● **Texte d'étude**:
● ● ● ● ●

3. Des progrès restant à réaliser

Au regard des enjeux et des progrès à réaliser, en application de l'article 58-2° de la LOLF la Cour des comptes a réalisé une enquête, à la demande de votre commission des finances, sur les engagements hors bilan de l'Etat. Sur cette base, la commission a procédé à une audition le 15 mai 2013, en présence des magistrats instructeurs de la Cour des comptes et des représentants du ministère de l'économie et des finances. Ces travaux ont été publiés dans un rapport d'information de notre collègue Jean-Claude Frécon, rapporteur spécial de la mission « Engagements financiers de l'Etat » 98 ( * ) .

L'enquête menée par la Cour des comptes a montré que la France est l'un des pays les plus avancés pour le recensement et la comptabilisation des engagements hors bilan de l'Etat . C'est pourquoi les travaux menés en France, et qui doivent à présent trouver un prolongement dans le cadre communautaire par des référentiels comptables harmonisés, sont de nature à garantir la fiabilité et la transparence des comptes publics et donc, in fine, à renforcer la solidité du système financier public.

Ces travaux ont fait apparaître plusieurs pistes d'amélioration.

Des procédures doivent être mises en place pour un véritable suivi et un pilotage politique effectif de l'évolution des engagements hors bilan en cours d'exercice budgétaire . A cet égard, le Parlement ne doit pas seulement constater ex post le niveau et l'évolution de ces engagements.

La Cour des comptes recommande tout d'abord une révision annuelle des engagements hors bilan dont les conclusions seraient communiquées au Parlement et aux différentes instances de suivi des risques.

● ● ● ● ●

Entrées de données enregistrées
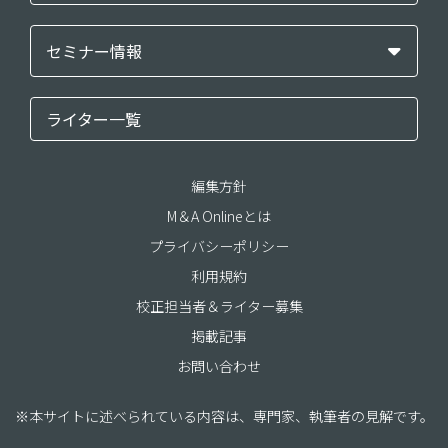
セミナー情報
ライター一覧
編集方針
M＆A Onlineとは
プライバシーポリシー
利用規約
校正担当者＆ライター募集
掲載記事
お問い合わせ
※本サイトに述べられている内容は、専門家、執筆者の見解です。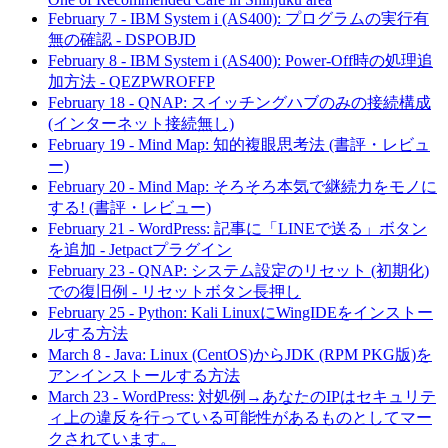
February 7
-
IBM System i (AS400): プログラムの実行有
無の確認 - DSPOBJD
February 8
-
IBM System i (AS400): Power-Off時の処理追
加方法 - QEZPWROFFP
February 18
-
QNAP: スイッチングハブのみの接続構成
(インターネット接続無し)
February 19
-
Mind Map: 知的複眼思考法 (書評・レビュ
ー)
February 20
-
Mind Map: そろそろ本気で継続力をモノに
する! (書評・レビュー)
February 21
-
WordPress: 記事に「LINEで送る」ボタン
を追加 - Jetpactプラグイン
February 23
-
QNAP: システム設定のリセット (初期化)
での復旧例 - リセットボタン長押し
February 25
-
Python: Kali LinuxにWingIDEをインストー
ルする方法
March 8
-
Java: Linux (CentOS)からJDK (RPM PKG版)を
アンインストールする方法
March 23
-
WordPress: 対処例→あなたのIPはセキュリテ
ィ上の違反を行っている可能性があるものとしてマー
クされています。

● ● ● ● ●

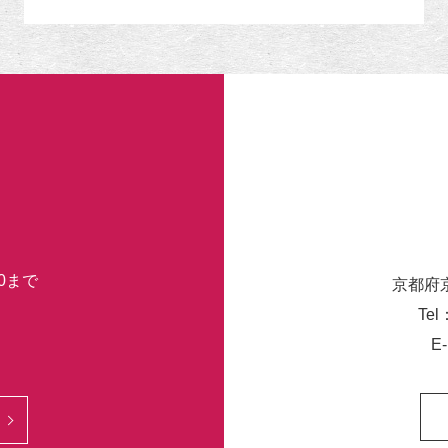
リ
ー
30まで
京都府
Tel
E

● ● ● ● ●

● **Travail demandé**:
#1 Transcrivez une partie du passage sur les engagements hors bilan de l'État. Commencez aux mots « L'enquête menée par » et arrêtez-vous après les mots « de ces engagements. ».
#2 Traduisez en anglais la phrase suivante du passage sur les engagements hors bilan de l'État : « La Cour des comptes recommande tout d'abord une révision annuelle des engagements hors bilan dont les conclusions seraient communiquées au Parlement et aux différentes instances de suivi des risques. »
#3 D'après le passage sur les engagements hors bilan de l'État, à quelle date la commission a-t-elle procédé à une audition ?

● **Corrigé par consigne**:
#1
L'enquête menée par la Cour des comptes a montré que la France est l'un des pays les plus avancés pour le recensement et la comptabilisation des engagements hors bilan de l'Etat . C'est pourquoi les travaux menés en France, et qui doivent à présent trouver un prolongement dans le cadre communautaire par des référentiels comptables harmonisés, sont de nature à garantir la fiabilité et la transparence des comptes publics et donc, in fine, à renforcer la solidité du système financier public.

Ces travaux ont fait apparaître plusieurs pistes d'amélioration.

Des procédures doivent être mises en place pour un véritable suivi et un pilotage politique effectif de l'évolution des engagements hors bilan en cours d'exercice budgétaire . A cet égard, le Parlement ne doit pas seulement constater ex post le niveau et l'évolution de ces engagements.

#2 The Court of Audit first recommends an annual review of off-balance-sheet commitments, whose conclusions would be communicated to Parliament and to the various risk-monitoring bodies.

#3 Le 15 mai 2013.